Using server affinity for HA

Server affinity refers to the practice of ensuring compute instances are either: allocated to the same or allocated to explicitly different hypervisors (physical servers). The process of having your instances allocated on the same hypervisor is known as server “affinity” and the process of separating your instances across hypervisors is known as server “anti-affinity”

Server affinity is useful when you want to ensure that the data transfer amongst compute instances is as fast as possible. On the other hand it may increase CPU contention or reduce the availability of your application (a single server going down affects all compute instances in the group.)

Server anti-affinity is useful when you want to increase the availability of an application within a region and create redundancy for your compute instances. Compute instances in an anti-affinity group are placed on different physical servers, ensuring that the failure of a server will not affect all your compute instances simultaneously.

Soft-affinity is respectively similar to normal affinity. There is a key different however in that this policy only attempts to run all servers on the same hypervisor host. If this is not possible, this policy ensures that your remaining servers start on as few other hypervisor hosts as possible.

Soft anti-affinity follows almost the same behavior as the regular anti-affinity policy, only this policy ensures that your servers start on as many differing hypervisor hosts as possible, even if some servers must end up sharing the same hypervisor.

Warning

When deciding which server affinity type to use, please keep in mind that the policy behavior you choose will effect your servers behavior should a hypervisor experience a failure.

  • In the case of the affinity policy, if the hypervisor your instances are running on goes down then all instances that are part of that group may be unavailable for a period of time.

  • If you are using an anti-affinity policy and there is a hypervisor crash, an affected instance may not be migrated until another hypervisor becomes available that can support that same policy.

Using the dashboard

There are two parts to the management of server groups. The first part is the creation of a server group, that has the policy that you want. The next is adding instances to your server group.

Starting with the creation of your server group, we first need to navigate to the server groups section of the dashboard:

../_images/Server-group-mainpage.png

From here we select + Create Server Group and the following screen will appear:

../_images/server-group-create.png

After we input a name and select the policy that we want our group to have (in our case we will use Anti-affinity, since this is the most common policy) we click submit and wait for our server group to build.

::::

Work request 1:
In the server affinity guide, what can happen to the instances in an affinity group if the hypervisor they run on goes down?
Work request 2:
Please continue the server affinity guide from its final sentence.
The items have no role in any of this.

::::

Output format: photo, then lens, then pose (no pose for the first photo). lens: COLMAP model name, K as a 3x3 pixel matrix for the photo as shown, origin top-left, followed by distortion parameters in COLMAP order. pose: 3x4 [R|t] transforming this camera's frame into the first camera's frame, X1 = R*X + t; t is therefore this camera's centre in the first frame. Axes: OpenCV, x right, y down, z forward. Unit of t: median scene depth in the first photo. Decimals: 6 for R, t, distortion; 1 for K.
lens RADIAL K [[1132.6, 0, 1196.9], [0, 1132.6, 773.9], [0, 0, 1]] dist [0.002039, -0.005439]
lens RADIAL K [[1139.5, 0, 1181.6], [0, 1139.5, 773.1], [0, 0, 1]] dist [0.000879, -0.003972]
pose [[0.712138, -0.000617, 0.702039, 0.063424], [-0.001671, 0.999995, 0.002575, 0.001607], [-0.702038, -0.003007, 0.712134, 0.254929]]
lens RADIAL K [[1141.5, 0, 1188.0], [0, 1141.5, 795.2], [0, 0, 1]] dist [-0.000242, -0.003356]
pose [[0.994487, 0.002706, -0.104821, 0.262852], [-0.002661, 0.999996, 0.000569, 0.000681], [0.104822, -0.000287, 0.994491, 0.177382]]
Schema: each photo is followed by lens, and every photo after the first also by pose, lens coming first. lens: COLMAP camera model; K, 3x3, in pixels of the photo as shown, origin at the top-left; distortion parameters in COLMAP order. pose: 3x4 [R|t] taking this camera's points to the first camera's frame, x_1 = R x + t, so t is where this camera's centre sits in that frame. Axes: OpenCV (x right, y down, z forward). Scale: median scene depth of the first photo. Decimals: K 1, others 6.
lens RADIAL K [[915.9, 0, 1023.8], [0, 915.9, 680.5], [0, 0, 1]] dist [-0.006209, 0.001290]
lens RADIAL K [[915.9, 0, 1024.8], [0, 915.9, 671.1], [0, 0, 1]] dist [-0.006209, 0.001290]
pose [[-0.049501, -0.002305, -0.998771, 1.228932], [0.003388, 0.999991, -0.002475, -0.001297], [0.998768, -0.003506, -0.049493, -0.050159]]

::::

Answer section 1:
All instances in that group may be unavailable for a period of time.

Answer section 2:
../_images/server-groups-filled-in.png

Once our group is created we should be able to see it from this page:

../_images/server-group-created.png

Now that we have our created Anti-affinity group, we can start adding instances to it. It is important to note that only new instances can be added to a server group. You cannot add instance that have already been created because the server group cannot retroactively enforce its policies on them. You can declare the server group you want your instance to be a part of when creating it, from the following screen:

../_images/create-instance-server-group.png

Using programmatic methods

Note

Before using any of the following methods, you will have to source your environment variables using an openRC file.

To create a server group:

openstack server group create --policy $policy $groupname

Where:

  • $groupname is a name you choose (eg: app-servers)

  • $policy is anti-affinity

To list server groups:

openstack server group list

To delete a server group:

openstack server group delete $groupid

Deleting a server group does not delete the compute instances that belong to the group.


Once you have created a server group, any new instances that you create can be added to it. You can do this by passing a hint to our cloud scheduler when creating your instance, to indicate it belongs to a server group. This is done using the --hint group=$GROUP_ID parameter, as indicated below.

openstack server create --flavor $CC_FLAVOR_ID --image $CC_IMAGE_ID
--key-name $KEY_NAME --security-group default --security-group $SEC_GROUP
--nic net-id=$CC_PRIVATE_NETWORK_ID --hint group=$GROUP_ID first-instance

Note

If you receive a No valid host was found error, it means that the cloud scheduler could not find a suitable server to honour the policy of the server group. For example, we may not have enough capacity on the same hypervisor to place another instance in affinity, or enough hypervisors with sufficient capacity to place instances in anti-affinity.